Servo Loops & observers

How does a servo drive control motion?

by  mikekilroy  Posted    (Edited  )
Velocity Observers are used in new servo drives to help tune the servo systems. Tuning is often considered 'black magic' or an 'art.' To help understand servo tuning, it is best to understand the servo basic system.

Good Servo systems have 3 control loops:

1) Current loop
2) Velocity loop
3) position loop

The position loop compares a projected position move to actual position move via position feedback such as encoder, resolver, scale. Its output is a position error, which is also called a velocity command that goes to the next inner loop, the velocity loop. The larger the position error, the larger the velocity command sent to next inner loop.

The velocity loop compares this velocity command to the actual speed feedback from a device like a tachometer or dv/dt derivative of the position feedback device. If the speeds to not match, this loop outputs a velocity error, also known as a current command. The larger the velocity error, the larger the current command sent to next inner loop.

The current loop compares this current command to actual current in the motor. Any difference is called the current error and then commands more or less current into the motor itself to satisfy the error.

Tuning is done in each of these three loops. Typically the hardest loop to tune is the velocity loop.

The current loop tuning is totally a function of the output voltage, current, and motor inductance. Nothing else. So machine design has little effect on proper tuning here.
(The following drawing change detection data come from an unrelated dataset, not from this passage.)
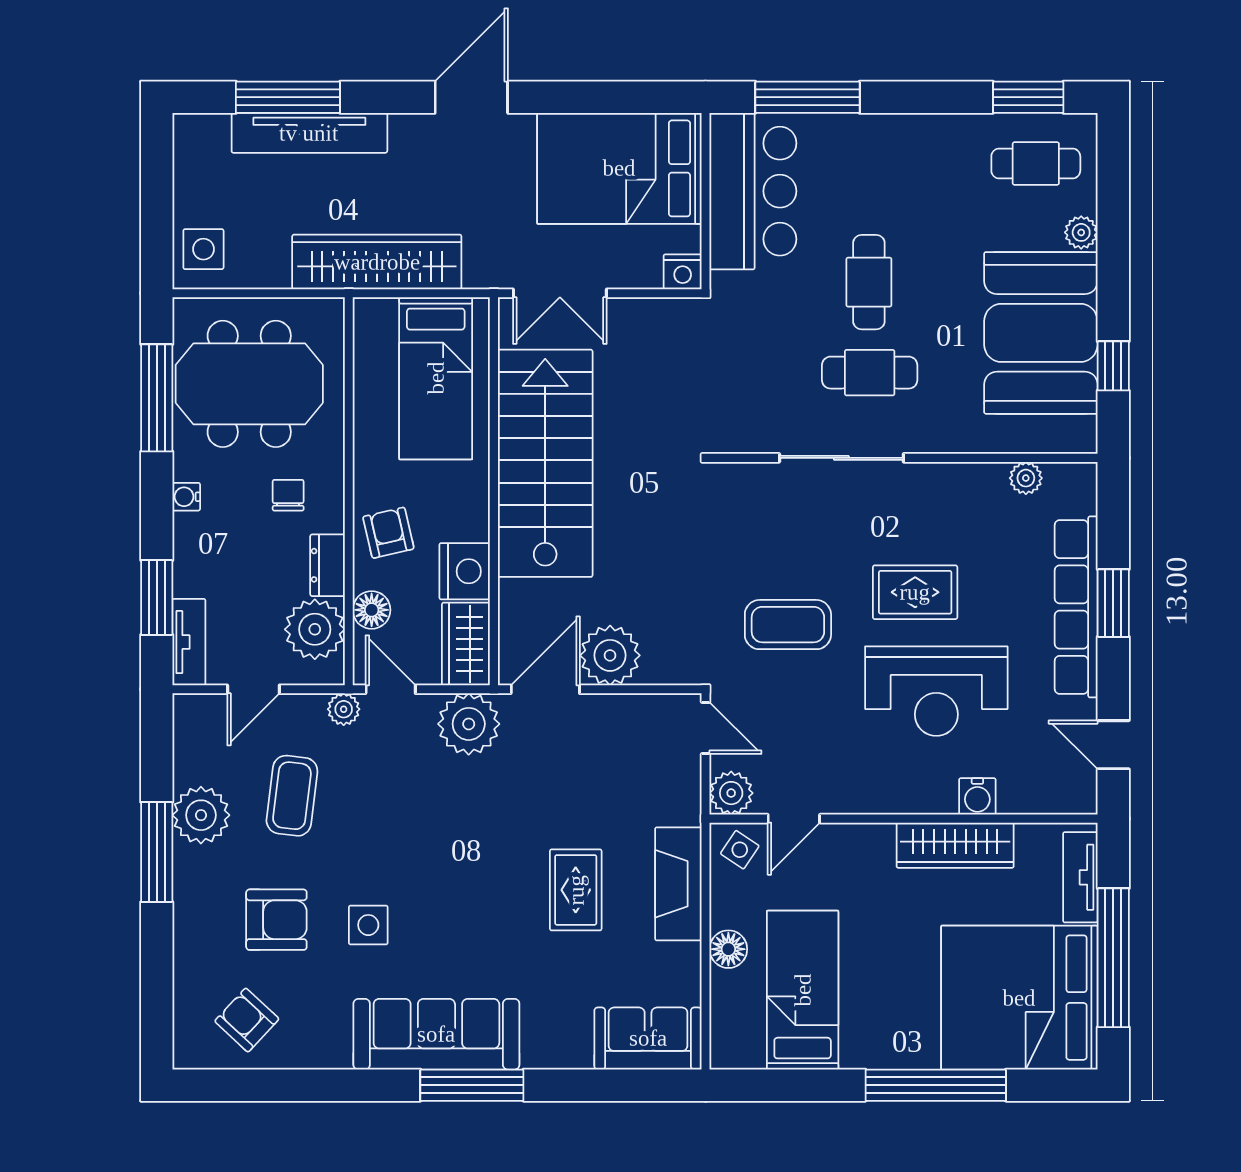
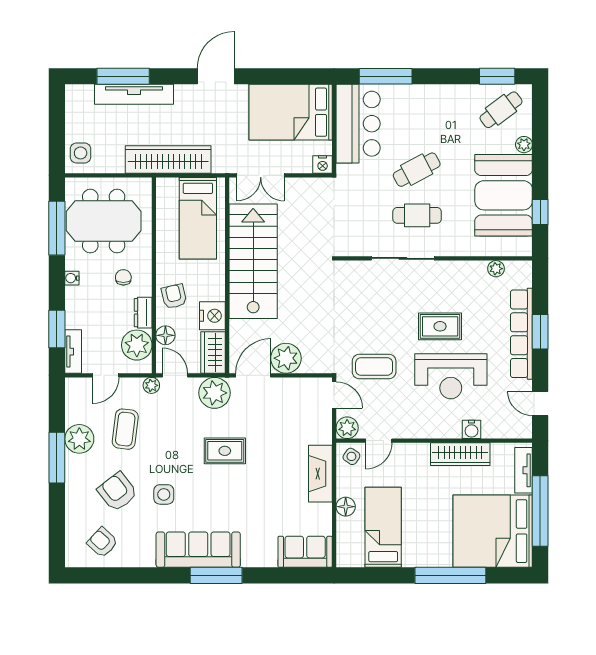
cafe table: (1036, 164) -> (501, 110), turned -37
cafe table: (869, 282) -> (417, 170), turned 62
coffee table: (788, 625) -> (374, 367), moved
rug: (576, 890) -> (225, 451), moved, turned 90
armchair: (276, 920) -> (117, 492), turned -128

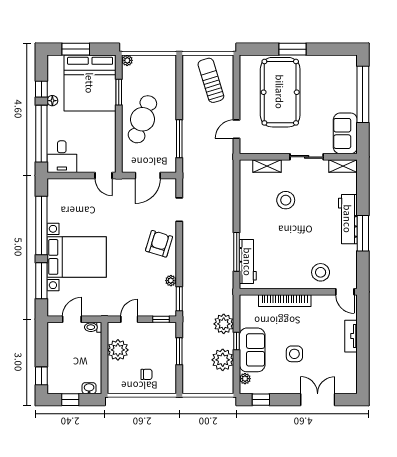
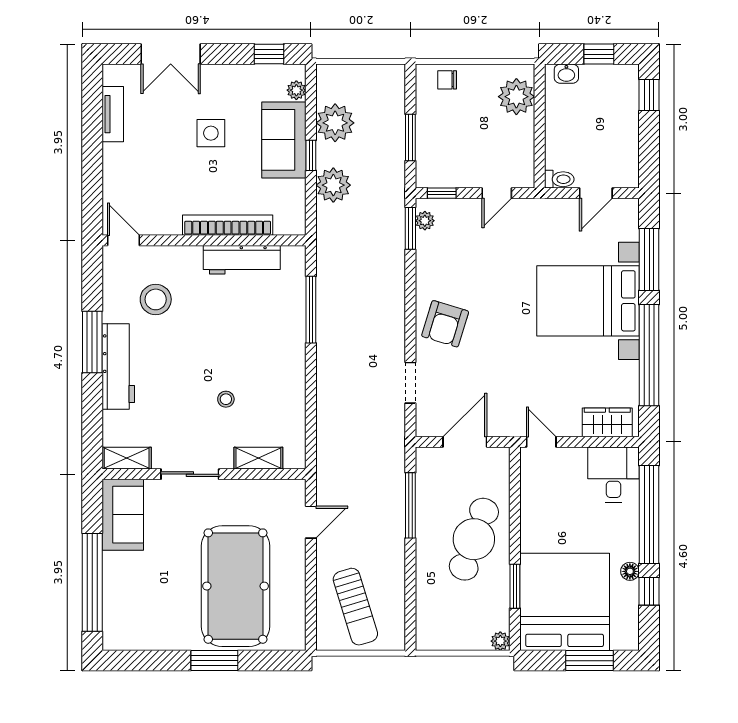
wardrobe: (65, 187) -> (607, 422), added
stool: (286, 200) -> (226, 399), width x0.53, depth x0.53
workbench: (248, 262) -> (242, 260), moved, turned -90
stool: (321, 272) -> (156, 299), moved
plant: (171, 281) -> (425, 221), moved
tv unit: (351, 336) -> (113, 114), moved
plant: (118, 350) -> (516, 97), moved
chair: (146, 374) -> (447, 80), moved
So this is easily calculable by the motor/drive manufacturer and should not need adjustment by the end user.

Position loops often have simply a proportional gain term that sets how much error signal is generated for a given position error. Today such terms as feedforward are also added here to reduce steady state error, but these terms do not effect the actual tuning - unless set too large.

The velocity loop is often the heart of a servo system, accounting for majority of total system performance. This loop has typically PID gains; proportional, integral, and sometimes derivative terms. These gains are all effected by machine design and parameters. For instance, a major limiter to performance is compliance and backlash, both of which limit maximum P & I values.
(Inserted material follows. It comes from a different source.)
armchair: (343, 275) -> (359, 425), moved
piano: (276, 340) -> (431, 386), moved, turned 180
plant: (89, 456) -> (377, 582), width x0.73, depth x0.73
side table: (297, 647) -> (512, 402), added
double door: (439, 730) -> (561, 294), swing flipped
In comes the velocity observer loop. This was first patented I believe by Danaher's Kollmorgen servo group as a Luenberger observer. What is unique about it is that it is another software velocity loop running inside the drive, along side the 'real' velocity loop. It has the same PID gains, and so runs as if a perfect mechanical system exists. But since it does not, the resulting responce to the PID gains will not be ideal but effected by the machines frictions, inertias, compliances, resonances, and backlash. The Observer's function is to show what an ideal loop should look like compared to the real loop. The differences between both loops are then used to correct the PID gains in the real loop to try to better match the ideal loop. The result is often higher performance and higher velocity loop bandwidth that will result in higher position loop bandwidth and response capability. I have seen 50hz velocity loop bandwidths turn in 75hz bandwidths with the addition of the observer. This translates into better servo performance overall.